Just a couple of years ago I was at a movie with a friend. We rushed through a meal before the movie and decided to return to the diner afterwards for dessert. But after the movie we skipped dessert. I dropped him off that Sunday evening and was still thinking about the carrot cake I had seen hours earlier. I stopped at a dreary convenience store and searched the aisles for sugar appearing like an addict searching for a score of cocaine. I bought horrible things and ate them in the car in the few blocks to my building.
It’s bloody astonishing that my blood sugar hasn’t failed. I don’t eat ice cream for dinner anymore, though at times cereal is just right. In fact try vanilla ice cream with cereal on top. It’s great. Mostly it’s easy.
Breakfast was never an option in my life. Though I’ve learned how vital it is, I have no appetite for hours after waking so all through school my first meal was lunch. Now I’ve learned to pour some coke into a bottle of Boost if I need something on the run.
A couple of years ago I went to a nutritionist.

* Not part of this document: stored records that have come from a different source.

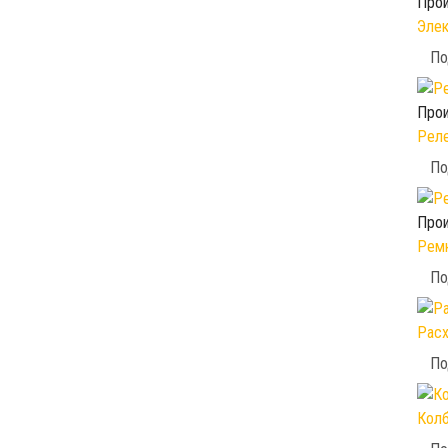
Прои
Элек
По
Прои
Реле
По
Прои
Ремк
По
Расх
По
Колб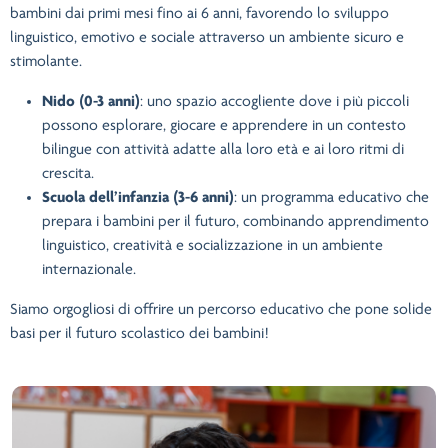
bambini dai primi mesi fino ai 6 anni, favorendo lo sviluppo
linguistico, emotivo e sociale attraverso un ambiente sicuro e
stimolante.
Nido (0-3 anni)
: uno spazio accogliente dove i più piccoli
possono esplorare, giocare e apprendere in un contesto
bilingue con attività adatte alla loro età e ai loro ritmi di
crescita.
Scuola dell’infanzia (3-6 anni)
: un programma educativo che
prepara i bambini per il futuro, combinando apprendimento
linguistico, creatività e socializzazione in un ambiente
internazionale.
Siamo orgogliosi di offrire un percorso educativo che pone solide
basi per il futuro scolastico dei bambini!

She worked with me so much we’ve become good friends. She walked me through the aisles of my grocery store to help me make better decisions. She’s seen worse cases than me, sad to know. But I was a challenge and she knew not to try too much with me too soon.
She had me writing down everything I ate, keeping track of sodium, calories, protein and fat, forcing me to think about it. And I learned to eat smaller balanced meals. Again, eating alone, it’s so easy to eat in front of TV without thinking. Now I have an Ap on my phone and it scolds me about sodium.
I’ve never really been fat, no matter how my brother convinced me I was as a girl. Working in Manhattan, walking everywhere frankly I could eat my way across town. Well that changes with age, but at last my brain understands balance. It may be late in life, but just like baseball, I finally get it.
I know though, I could always make a bowl of white icing.